A1 (AO2) — Root tissue NO3− (12 mmol dm−3) is 120-fold higher than soil NO3− (0.1 mmol dm−3); uptake is therefore against the gradient, which simple diffusion cannot achieve.
(b) M1 (AO1) — Mineral ion uptake at the root is by active transport, which requires ATP and specific carrier (transporter) proteins.
M1 (AO1) — The mechanism in plants: an H+-ATPase in the root-cell plasma membrane hydrolyses ATP to pump H+ out of the cell, establishing an electrochemical proton gradient across the membrane.
M1 (AO2) — H+ then re-enters via an H+/NO3− symporter, dragging NO3− in against its gradient — secondary active transport.
A1 (AO3) — Data support active transport: removing O2 (no aerobic respiration → no ATP) and adding cyanide (blocks cytochrome oxidase → no ATP) both collapse uptake to ~6–8%, consistent with ATP-dependence.
(c) M1 (AO3) — Both treatments cut off ATP supply (anoxia stops aerobic respiration; cyanide blocks the electron-transport chain at complex IV); both should therefore reduce uptake to a similar degree.
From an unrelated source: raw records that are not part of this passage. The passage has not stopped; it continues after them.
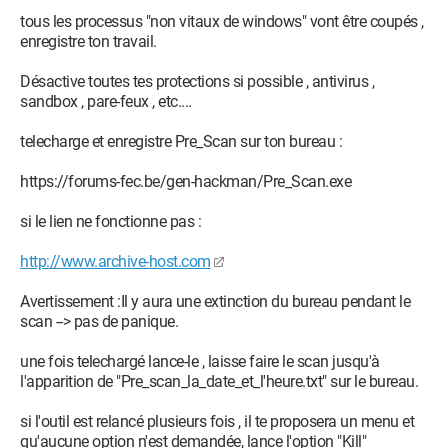
tous les processus "non vitaux de windows" vont être coupés ,
enregistre ton travail.
Désactive toutes tes protections si possible , antivirus ,
sandbox , pare-feux , etc....
telecharge et enregistre Pre_Scan sur ton bureau :
https://forums-fec.be/gen-hackman/Pre_Scan.exe
si le lien ne fonctionne pas :
http://www.archive-host.com
Avertissement :Il y aura une extinction du bureau pendant le
scan --> pas de panique.
une fois telechargé lance-le , laisse faire le scan jusqu'à
l'apparition de "Pre_scan_la_date_et_l'heure.txt" sur le bureau.
si l'outil est relancé plusieurs fois , il te proposera un menu et
qu'aucune option n'est demandée, lance l'option "Kill"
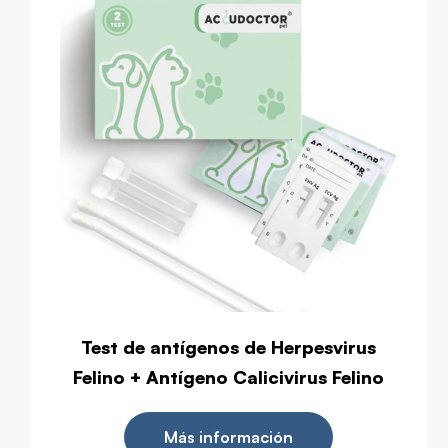
Test de antígenos de Herpesvirus
Felino + Antígeno Calicivirus Felino
Más información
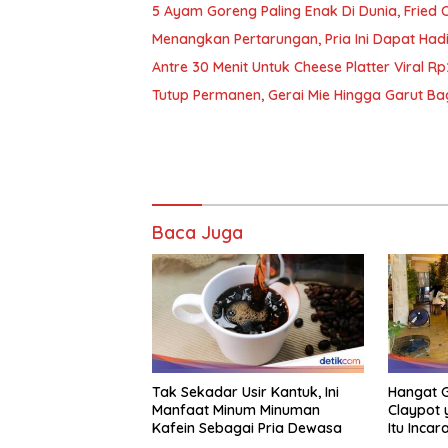
5 Ayam Goreng Paling Enak Di Dunia, Fried 
Menangkan Pertarungan, Pria Ini Dapat Hadi
Antre 30 Menit Untuk Cheese Platter Viral 
Tutup Permanen, Gerai Mie Hingga Garut Ba
Baca Juga
Tak Sekadar Usir Kantuk, Ini
Hangat G
Manfaat Minum Minuman
Claypot
Kafein Sebagai Pria Dewasa
Itu Inca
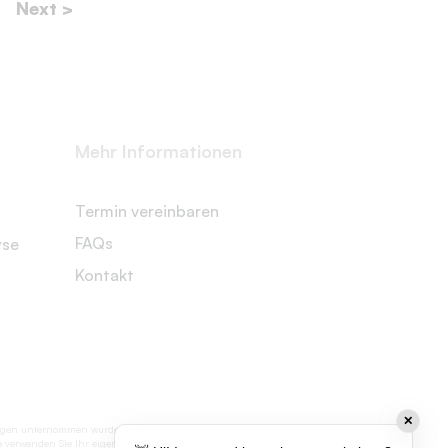
Next >
Mehr Informationen
Termin vereinbaren
FAQs
yse
Kontakt
✕
engungen unternommen wurden, um Genauigkeit
tte verwenden Sie Ihr eigenes Ermessen, wenn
A1 (AO3) — They are not identical because anoxic cells can still produce a small ATP yield via anaerobic respiration (lactate / ethanol fermentation, ~2 ATP per glucose); cyanide-poisoned cells in O2 may also have slightly different secondary effects on membrane integrity. The residual 6–8% may also reflect a small passive (channel-mediated) flux down the electrochemical gradient.